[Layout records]
------------------------------------------------------------

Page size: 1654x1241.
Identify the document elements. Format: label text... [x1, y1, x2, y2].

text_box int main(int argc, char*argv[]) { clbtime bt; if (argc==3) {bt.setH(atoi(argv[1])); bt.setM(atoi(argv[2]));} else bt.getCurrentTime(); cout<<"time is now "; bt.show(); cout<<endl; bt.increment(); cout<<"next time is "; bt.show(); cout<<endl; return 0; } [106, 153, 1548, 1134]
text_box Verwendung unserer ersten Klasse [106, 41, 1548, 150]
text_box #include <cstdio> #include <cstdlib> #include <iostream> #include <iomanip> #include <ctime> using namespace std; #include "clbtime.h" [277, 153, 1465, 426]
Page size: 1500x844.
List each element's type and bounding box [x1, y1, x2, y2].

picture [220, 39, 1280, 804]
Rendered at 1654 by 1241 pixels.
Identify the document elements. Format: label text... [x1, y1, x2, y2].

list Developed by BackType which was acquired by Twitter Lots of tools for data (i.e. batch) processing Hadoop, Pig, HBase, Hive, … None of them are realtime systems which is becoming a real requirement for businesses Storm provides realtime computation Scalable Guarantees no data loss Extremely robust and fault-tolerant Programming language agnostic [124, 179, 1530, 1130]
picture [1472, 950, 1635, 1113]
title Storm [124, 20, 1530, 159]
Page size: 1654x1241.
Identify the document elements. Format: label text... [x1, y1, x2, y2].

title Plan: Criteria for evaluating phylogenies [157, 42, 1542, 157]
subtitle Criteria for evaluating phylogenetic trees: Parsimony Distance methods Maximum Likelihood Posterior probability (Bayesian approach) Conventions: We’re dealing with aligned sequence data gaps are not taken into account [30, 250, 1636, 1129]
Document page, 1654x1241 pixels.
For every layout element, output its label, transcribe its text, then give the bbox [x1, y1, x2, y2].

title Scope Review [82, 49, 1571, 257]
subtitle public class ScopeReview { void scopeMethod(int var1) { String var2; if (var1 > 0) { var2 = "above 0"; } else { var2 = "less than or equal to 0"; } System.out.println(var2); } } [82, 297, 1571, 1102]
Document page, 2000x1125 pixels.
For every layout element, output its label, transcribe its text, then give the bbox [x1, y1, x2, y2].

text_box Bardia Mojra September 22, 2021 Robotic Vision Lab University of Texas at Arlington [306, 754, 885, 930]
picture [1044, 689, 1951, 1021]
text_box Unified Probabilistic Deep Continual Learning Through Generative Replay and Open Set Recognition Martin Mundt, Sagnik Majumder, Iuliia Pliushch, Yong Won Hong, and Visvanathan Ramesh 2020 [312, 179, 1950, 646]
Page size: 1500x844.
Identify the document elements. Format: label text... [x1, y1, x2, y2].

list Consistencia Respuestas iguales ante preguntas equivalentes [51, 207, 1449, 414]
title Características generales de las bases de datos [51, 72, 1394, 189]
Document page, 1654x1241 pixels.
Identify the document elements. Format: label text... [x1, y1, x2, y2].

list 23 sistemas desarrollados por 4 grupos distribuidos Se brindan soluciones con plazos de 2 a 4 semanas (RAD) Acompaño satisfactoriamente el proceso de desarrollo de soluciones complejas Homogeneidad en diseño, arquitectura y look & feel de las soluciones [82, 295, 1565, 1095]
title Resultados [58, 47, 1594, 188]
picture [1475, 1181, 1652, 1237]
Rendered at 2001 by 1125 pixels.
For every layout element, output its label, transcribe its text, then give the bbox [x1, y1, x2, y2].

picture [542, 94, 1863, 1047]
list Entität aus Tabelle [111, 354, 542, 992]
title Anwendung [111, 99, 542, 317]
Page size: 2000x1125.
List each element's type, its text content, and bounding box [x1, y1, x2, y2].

------------------------------------------------------------

Copy every line of the listing above without changing anything.

Worked solution:
Page size: 1654x1241.
Identify the document elements. Format: label text... [x1, y1, x2, y2].

text_box int main(int argc, char*argv[]) { clbtime bt; if (argc==3) {bt.setH(atoi(argv[1])); bt.setM(atoi(argv[2]));} else bt.getCurrentTime(); cout<<"time is now "; bt.show(); cout<<endl; bt.increment(); cout<<"next time is "; bt.show(); cout<<endl; return 0; } [106, 153, 1548, 1134]
text_box Verwendung unserer ersten Klasse [106, 41, 1548, 150]
text_box #include <cstdio> #include <cstdlib> #include <iostream> #include <iomanip> #include <ctime> using namespace std; #include "clbtime.h" [277, 153, 1465, 426]
Page size: 1500x844.
List each element's type and bounding box [x1, y1, x2, y2].

picture [220, 39, 1280, 804]
Rendered at 1654 by 1241 pixels.
Identify the document elements. Format: label text... [x1, y1, x2, y2].

list Developed by BackType which was acquired by Twitter Lots of tools for data (i.e. batch) processing Hadoop, Pig, HBase, Hive, … None of them are realtime systems which is becoming a real requirement for businesses Storm provides realtime computation Scalable Guarantees no data loss Extremely robust and fault-tolerant Programming language agnostic [124, 179, 1530, 1130]
picture [1472, 950, 1635, 1113]
title Storm [124, 20, 1530, 159]
Page size: 1654x1241.
Identify the document elements. Format: label text... [x1, y1, x2, y2].

title Plan: Criteria for evaluating phylogenies [157, 42, 1542, 157]
subtitle Criteria for evaluating phylogenetic trees: Parsimony Distance methods Maximum Likelihood Posterior probability (Bayesian approach) Conventions: We’re dealing with aligned sequence data gaps are not taken into account [30, 250, 1636, 1129]
Document page, 1654x1241 pixels.
For every layout element, output its label, transcribe its text, then give the bbox [x1, y1, x2, y2].

title Scope Review [82, 49, 1571, 257]
subtitle public class ScopeReview { void scopeMethod(int var1) { String var2; if (var1 > 0) { var2 = "above 0"; } else { var2 = "less than or equal to 0"; } System.out.println(var2); } } [82, 297, 1571, 1102]
Document page, 2000x1125 pixels.
For every layout element, output its label, transcribe its text, then give the bbox [x1, y1, x2, y2].

text_box Bardia Mojra September 22, 2021 Robotic Vision Lab University of Texas at Arlington [306, 754, 885, 930]
picture [1044, 689, 1951, 1021]
text_box Unified Probabilistic Deep Continual Learning Through Generative Replay and Open Set Recognition Martin Mundt, Sagnik Majumder, Iuliia Pliushch, Yong Won Hong, and Visvanathan Ramesh 2020 [312, 179, 1950, 646]
Page size: 1500x844.
Identify the document elements. Format: label text... [x1, y1, x2, y2].

list Consistencia Respuestas iguales ante preguntas equivalentes [51, 207, 1449, 414]
title Características generales de las bases de datos [51, 72, 1394, 189]
Document page, 1654x1241 pixels.
Identify the document elements. Format: label text... [x1, y1, x2, y2].

list 23 sistemas desarrollados por 4 grupos distribuidos Se brindan soluciones con plazos de 2 a 4 semanas (RAD) Acompaño satisfactoriamente el proceso de desarrollo de soluciones complejas Homogeneidad en diseño, arquitectura y look & feel de las soluciones [82, 295, 1565, 1095]
title Resultados [58, 47, 1594, 188]
picture [1475, 1181, 1652, 1237]
Rendered at 2001 by 1125 pixels.
For every layout element, output its label, transcribe its text, then give the bbox [x1, y1, x2, y2].

picture [542, 94, 1863, 1047]
list Entität aus Tabelle [111, 354, 542, 992]
title Anwendung [111, 99, 542, 317]
Page size: 2000x1125.
List each element's type, its text content, and bounding box [x1, y1, x2, y2].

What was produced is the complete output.